Rembrandt House Museum Highlights

The highlight of a trip to the Rembrandt House Museum is the opportunity to walk in the great artist’s footsteps while learning more about his everyday life and work habits. The house has been extensively refurbished, outfitted with furniture, art, and household objects from the time period, and no art lover will want to miss the chance to tour Rembrandt’s studio. This magical space is where Rembrandt created many of his most famous works, and the museum is even in possession of several pots it’s believed he used when mixing his painting pigments.

The Rembrandt House Museum owns an impressive collection of artworks by Rembrandt, as well as a number of important pieces created by contemporaries and pupils of Rembrandt. The museum’s collection includes a variety of paintings and drawings—many of which are on display throughout the attraction on a regular basis—and almost every single etching made by Rembrandt.

Throughout the year, the Rembrandt House Museum hosts a series of special exhibitions devoted to showcasing the work of Rembrandt and a number of painters who would have been in his mid-seventeenth-century orbit. By their very nature, these temporary exhibitions are ever-changing, but recent offerings here include such shows as The Art of Drawing, a collection of 74 drawings by Rembrandt, Bol, Maes, and more on loan to Museum Het Rembrandthuis from the Peck Collection; Rembrandt and Love, which pulls together a curated selection of love-themed etchings from the museum’s permanent collection; and Framing Rembrandt, an exhibit that examines nearly 400 years of biographical depictions of Rembrandt in art, literature, theatre, and cinema.

More to See and Do at the Rembrandt House Museum

The Rembrandt House Museum is an essential destination for many Amsterdam visitors. Here are a few more things to keep in mind as you plan your visit.

*In addition to its rotating temporary exhibitions, the Rembrandt House Museum routinely sponsors a number of special, one-off activities. From art classes to residencies by renowned tattoo artists, there’s often something unexpected (and fun) going on here. For more information about what type of programs might be happening when you’re planning on being in town, check out the Rembrandt House Museum official website.

•Every visitor’s admission to the Rembrandt House Museum entitles them to a complimentary multimedia guide. This audio tour is available in ten languages and is a useful way to learn more about the attraction as you move through its different spaces.

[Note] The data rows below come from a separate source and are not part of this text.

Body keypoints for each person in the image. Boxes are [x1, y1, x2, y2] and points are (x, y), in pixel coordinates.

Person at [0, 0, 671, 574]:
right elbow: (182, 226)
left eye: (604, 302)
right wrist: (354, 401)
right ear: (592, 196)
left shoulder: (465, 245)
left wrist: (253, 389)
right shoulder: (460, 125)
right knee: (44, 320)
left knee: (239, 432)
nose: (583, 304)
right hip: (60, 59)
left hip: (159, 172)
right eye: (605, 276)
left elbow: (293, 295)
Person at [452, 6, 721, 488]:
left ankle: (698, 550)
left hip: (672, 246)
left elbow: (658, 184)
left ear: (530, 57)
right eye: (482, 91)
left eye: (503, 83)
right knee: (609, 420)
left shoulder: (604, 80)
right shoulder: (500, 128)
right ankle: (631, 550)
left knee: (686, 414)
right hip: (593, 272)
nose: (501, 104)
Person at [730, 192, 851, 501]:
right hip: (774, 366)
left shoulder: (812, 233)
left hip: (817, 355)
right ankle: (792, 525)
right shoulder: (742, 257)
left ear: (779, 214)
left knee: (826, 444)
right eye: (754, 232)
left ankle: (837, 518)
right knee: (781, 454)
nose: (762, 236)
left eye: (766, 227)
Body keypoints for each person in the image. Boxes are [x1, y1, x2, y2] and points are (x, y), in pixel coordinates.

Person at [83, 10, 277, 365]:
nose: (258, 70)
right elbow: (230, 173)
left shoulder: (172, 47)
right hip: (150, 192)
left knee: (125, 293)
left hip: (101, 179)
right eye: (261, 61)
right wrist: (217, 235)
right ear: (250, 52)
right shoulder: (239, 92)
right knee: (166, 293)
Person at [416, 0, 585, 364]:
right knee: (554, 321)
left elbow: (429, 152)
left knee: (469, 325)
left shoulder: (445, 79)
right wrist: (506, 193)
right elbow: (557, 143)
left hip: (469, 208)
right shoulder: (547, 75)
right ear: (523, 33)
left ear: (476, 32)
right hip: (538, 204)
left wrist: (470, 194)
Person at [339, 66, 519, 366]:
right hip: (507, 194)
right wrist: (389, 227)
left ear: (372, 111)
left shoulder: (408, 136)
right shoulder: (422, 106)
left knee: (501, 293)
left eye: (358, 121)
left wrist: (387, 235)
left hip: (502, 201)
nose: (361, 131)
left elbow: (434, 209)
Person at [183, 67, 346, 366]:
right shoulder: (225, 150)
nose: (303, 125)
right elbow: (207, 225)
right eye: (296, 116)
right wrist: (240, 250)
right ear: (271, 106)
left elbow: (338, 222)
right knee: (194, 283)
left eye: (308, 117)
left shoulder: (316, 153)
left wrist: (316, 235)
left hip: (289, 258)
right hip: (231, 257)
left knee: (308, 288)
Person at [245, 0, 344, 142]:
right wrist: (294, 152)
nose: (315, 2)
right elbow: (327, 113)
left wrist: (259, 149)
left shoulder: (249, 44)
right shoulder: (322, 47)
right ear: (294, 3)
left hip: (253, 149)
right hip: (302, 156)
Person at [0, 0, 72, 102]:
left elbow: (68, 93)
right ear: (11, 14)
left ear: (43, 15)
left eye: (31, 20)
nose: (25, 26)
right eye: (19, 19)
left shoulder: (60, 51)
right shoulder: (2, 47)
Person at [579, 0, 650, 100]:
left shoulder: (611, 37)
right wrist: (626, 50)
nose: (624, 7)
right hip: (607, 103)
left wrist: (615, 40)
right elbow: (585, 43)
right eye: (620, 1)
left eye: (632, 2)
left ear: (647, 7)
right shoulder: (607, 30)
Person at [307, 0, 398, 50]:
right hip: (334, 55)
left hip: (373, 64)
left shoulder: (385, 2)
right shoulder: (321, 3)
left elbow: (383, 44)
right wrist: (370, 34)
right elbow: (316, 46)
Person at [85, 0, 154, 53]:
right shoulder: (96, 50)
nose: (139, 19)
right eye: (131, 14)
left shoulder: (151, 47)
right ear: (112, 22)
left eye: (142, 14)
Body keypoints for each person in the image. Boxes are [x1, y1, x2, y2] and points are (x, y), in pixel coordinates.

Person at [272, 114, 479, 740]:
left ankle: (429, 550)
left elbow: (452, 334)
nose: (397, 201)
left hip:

•Guided group tours of the Rembrandt House Museum are available upon request. These guided tours must be booked in advance through the museum’s website, but for guests who have a trip to Rembrandt’s House at the top of their Amsterdam to-do list, they’re a terrific way to get even more out of your visit.

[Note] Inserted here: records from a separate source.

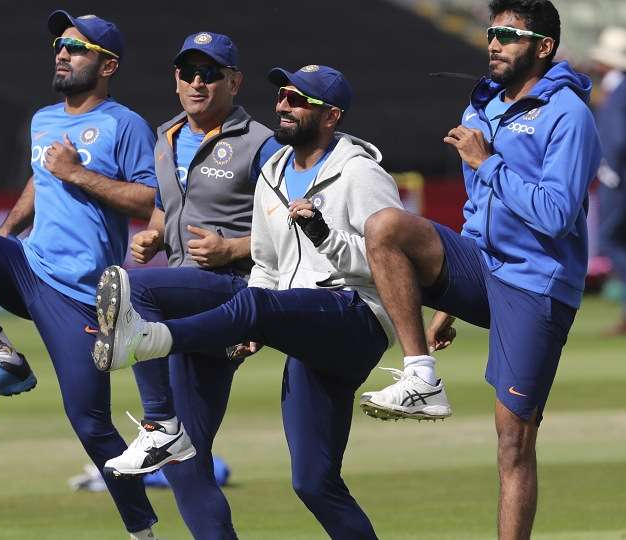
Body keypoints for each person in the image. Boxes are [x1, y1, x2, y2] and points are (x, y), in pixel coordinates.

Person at [91, 64, 437, 539]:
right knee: (314, 483)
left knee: (254, 306)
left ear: (331, 116)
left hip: (355, 315)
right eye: (282, 96)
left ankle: (152, 340)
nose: (283, 105)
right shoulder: (273, 173)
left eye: (298, 99)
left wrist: (322, 235)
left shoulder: (360, 172)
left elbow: (389, 258)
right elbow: (267, 264)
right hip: (305, 328)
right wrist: (257, 328)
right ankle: (161, 408)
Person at [359, 1, 602, 538]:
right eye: (492, 33)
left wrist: (486, 162)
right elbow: (478, 214)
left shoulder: (568, 114)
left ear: (543, 47)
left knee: (513, 441)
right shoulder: (483, 107)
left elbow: (557, 215)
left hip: (536, 283)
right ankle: (420, 374)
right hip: (482, 266)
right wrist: (448, 305)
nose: (494, 43)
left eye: (509, 35)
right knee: (386, 227)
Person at [0, 11, 162, 540]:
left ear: (108, 65)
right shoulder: (43, 119)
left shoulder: (125, 124)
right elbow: (41, 181)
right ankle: (3, 354)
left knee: (90, 424)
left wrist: (76, 172)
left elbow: (150, 200)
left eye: (77, 48)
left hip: (81, 295)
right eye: (60, 44)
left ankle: (142, 532)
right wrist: (6, 236)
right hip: (29, 266)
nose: (62, 52)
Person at [103, 31, 279, 539]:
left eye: (211, 73)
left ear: (234, 82)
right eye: (189, 72)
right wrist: (155, 235)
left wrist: (232, 249)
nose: (198, 82)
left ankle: (158, 423)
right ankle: (167, 435)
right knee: (186, 463)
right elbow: (167, 209)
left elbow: (289, 229)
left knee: (135, 290)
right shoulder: (166, 135)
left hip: (231, 291)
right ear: (176, 79)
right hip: (181, 298)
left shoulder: (262, 143)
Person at [590, 27, 626, 335]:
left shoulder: (617, 91)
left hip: (618, 181)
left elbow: (616, 138)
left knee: (610, 241)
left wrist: (608, 169)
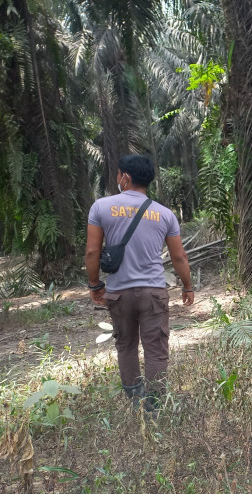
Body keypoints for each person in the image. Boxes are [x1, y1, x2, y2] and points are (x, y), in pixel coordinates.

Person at [85, 154, 194, 411]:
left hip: (118, 292)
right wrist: (187, 286)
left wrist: (94, 284)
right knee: (156, 348)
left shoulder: (101, 207)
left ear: (126, 177)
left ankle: (135, 403)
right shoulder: (165, 214)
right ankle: (155, 405)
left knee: (126, 345)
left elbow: (92, 252)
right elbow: (179, 256)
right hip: (153, 291)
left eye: (118, 174)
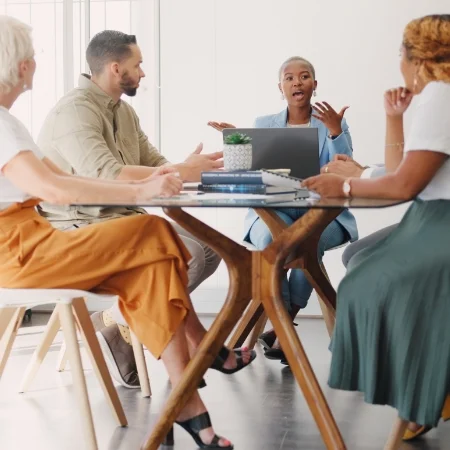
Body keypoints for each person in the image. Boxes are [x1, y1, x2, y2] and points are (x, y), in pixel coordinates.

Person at [0, 15, 255, 448]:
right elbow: (54, 189)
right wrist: (141, 186)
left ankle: (187, 405)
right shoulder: (7, 124)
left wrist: (153, 180)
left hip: (35, 241)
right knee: (154, 231)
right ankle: (209, 352)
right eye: (32, 54)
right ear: (19, 64)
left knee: (152, 268)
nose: (35, 62)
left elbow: (67, 177)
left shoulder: (12, 123)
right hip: (20, 250)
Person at [36, 30, 223, 389]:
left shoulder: (125, 113)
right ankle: (128, 330)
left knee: (211, 251)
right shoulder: (75, 111)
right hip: (81, 223)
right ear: (115, 67)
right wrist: (178, 171)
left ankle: (113, 322)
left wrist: (187, 166)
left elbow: (154, 163)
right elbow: (107, 175)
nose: (143, 73)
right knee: (191, 256)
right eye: (138, 65)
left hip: (121, 216)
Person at [302, 14, 450, 442]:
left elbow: (403, 185)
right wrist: (395, 116)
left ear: (416, 57)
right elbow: (406, 169)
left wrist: (344, 184)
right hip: (428, 217)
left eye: (401, 53)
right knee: (360, 259)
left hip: (437, 223)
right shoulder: (433, 97)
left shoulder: (440, 96)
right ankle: (425, 388)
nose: (398, 62)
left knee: (365, 280)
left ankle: (423, 386)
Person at [209, 57, 358, 363]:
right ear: (281, 88)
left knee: (306, 241)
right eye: (289, 78)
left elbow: (347, 169)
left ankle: (282, 324)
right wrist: (236, 140)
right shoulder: (265, 124)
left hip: (320, 213)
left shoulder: (334, 124)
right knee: (268, 242)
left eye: (304, 77)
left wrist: (334, 133)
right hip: (272, 211)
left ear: (314, 86)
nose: (297, 82)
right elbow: (250, 173)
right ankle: (283, 327)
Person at [321, 155, 398, 267]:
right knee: (352, 254)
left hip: (428, 222)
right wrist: (362, 171)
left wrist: (361, 173)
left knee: (356, 257)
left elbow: (411, 172)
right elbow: (405, 165)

•Those families visiting the Rembrandt House Museum with children under the age of ten years old will want to download an assortment of activities suitable for kids from the museum’s website. These “Young Explorer” activities are a neat way for the little ones to learn more about Rembrandt and art in an interactive fashion.

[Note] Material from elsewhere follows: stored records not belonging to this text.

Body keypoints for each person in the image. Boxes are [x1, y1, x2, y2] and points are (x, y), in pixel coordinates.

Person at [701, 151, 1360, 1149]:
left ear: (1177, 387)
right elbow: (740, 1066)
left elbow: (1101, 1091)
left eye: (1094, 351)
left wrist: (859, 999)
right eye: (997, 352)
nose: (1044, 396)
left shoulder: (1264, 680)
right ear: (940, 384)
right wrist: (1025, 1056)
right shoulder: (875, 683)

Why the Rembrandt House Museum Should Be on Your Must-See List

Rembrandt occupies a prominent position near the top of many people’s “Best Artist Ever” lists, and his powerful artistic legacy still looms large today some four centuries after he lived and worked. Perhaps nowhere is that powerful artistic legacy felt more strongly than here in Amsterdam, and any visitor with a passion for art or an interest in learning about one of the city’s most famous residents will want to experience the Rembrandt House Museum for themselves. It’s a unique place lets guests encounter Rembrandt as an artist, father, husband, and citizen of the world—all under one roof where he really went about his everyday business for two decades.